What is expected - Although the records contain pictures, only their text should be set down, exactly as written.
───── Data records ─────
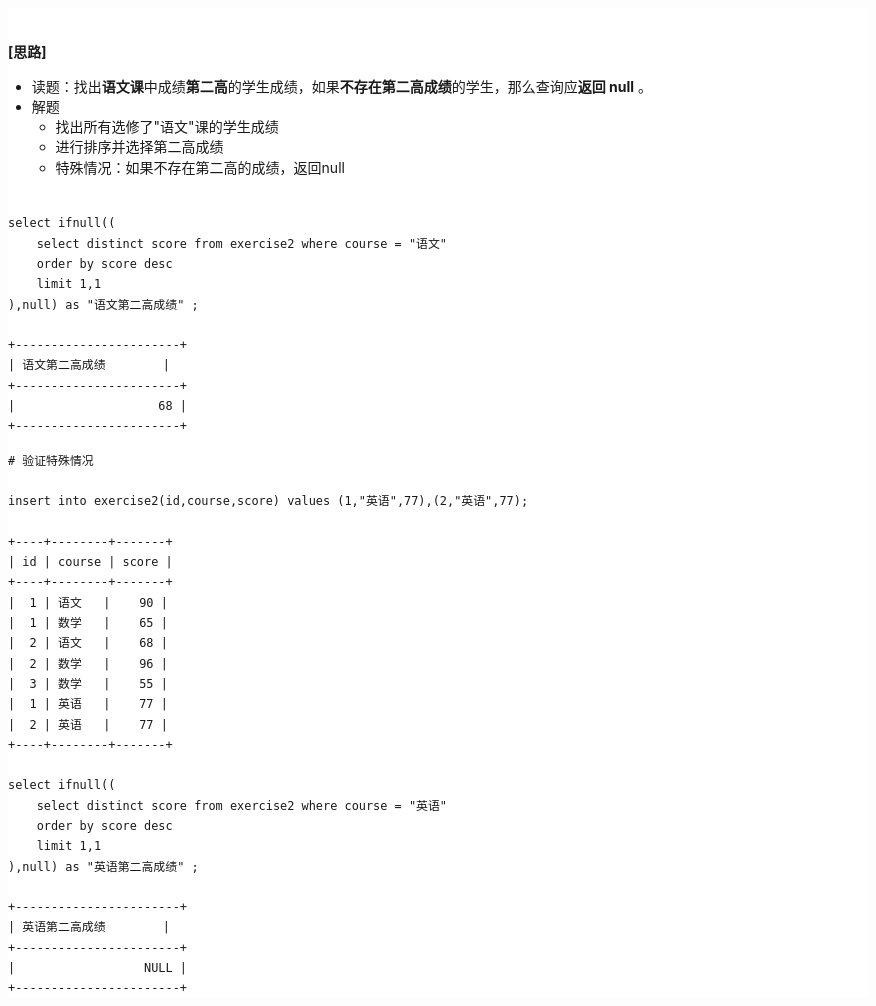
 ```mysql

```

</br>

**[思路]**

- 读题：找出**语文课**中成绩**第二高**的学生成绩，如果**不存在第二高成绩**的学生，那么查询应**返回 null** 。
- 解题
  - 找出所有选修了"语文"课的学生成绩
  - 进行排序并选择第二高成绩
  - 特殊情况：如果不存在第二高的成绩，返回null

```mysql

select ifnull((
	select distinct score from exercise2 where course = "语文"
    order by score desc
    limit 1,1
),null) as "语文第二高成绩" ;

+-----------------------+
| 语文第二高成绩        |
+-----------------------+
|                    68 |
+-----------------------+
```



```mysql
# 验证特殊情况

insert into exercise2(id,course,score) values (1,"英语",77),(2,"英语",77);

+----+--------+-------+
| id | course | score |
+----+--------+-------+
|  1 | 语文   |    90 |
|  1 | 数学   |    65 |
|  2 | 语文   |    68 |
|  2 | 数学   |    96 |
|  3 | 数学   |    55 |
|  1 | 英语   |    77 |
|  2 | 英语   |    77 |
+----+--------+-------+

select ifnull((
	select distinct score from exercise2 where course = "英语"
    order by score desc
    limit 1,1
),null) as "英语第二高成绩" ;

+-----------------------+
| 英语第二高成绩        |
+-----------------------+
|                  NULL |
+-----------------------+
```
─────
Solution -
 ```mysql

```

</br>

**[思路]**

- 读题：找出**语文课**中成绩**第二高**的学生成绩，如果**不存在第二高成绩**的学生，那么查询应**返回 null** 。
- 解题
  - 找出所有选修了"语文"课的学生成绩
  - 进行排序并选择第二高成绩
  - 特殊情况：如果不存在第二高的成绩，返回null

```mysql

select ifnull((
	select distinct score from exercise2 where course = "语文"
    order by score desc
    limit 1,1
),null) as "语文第二高成绩" ;

+-----------------------+
| 语文第二高成绩        |
+-----------------------+
|                    68 |
+-----------------------+
```



```mysql
# 验证特殊情况

insert into exercise2(id,course,score) values (1,"英语",77),(2,"英语",77);

+----+--------+-------+
| id | course | score |
+----+--------+-------+
|  1 | 语文   |    90 |
|  1 | 数学   |    65 |
|  2 | 语文   |    68 |
|  2 | 数学   |    96 |
|  3 | 数学   |    55 |
|  1 | 英语   |    77 |
|  2 | 英语   |    77 |
+----+--------+-------+

select ifnull((
	select distinct score from exercise2 where course = "英语"
    order by score desc
    limit 1,1
),null) as "英语第二高成绩" ;

+-----------------------+
| 英语第二高成绩        |
+-----------------------+
|                  NULL |
+-----------------------+
```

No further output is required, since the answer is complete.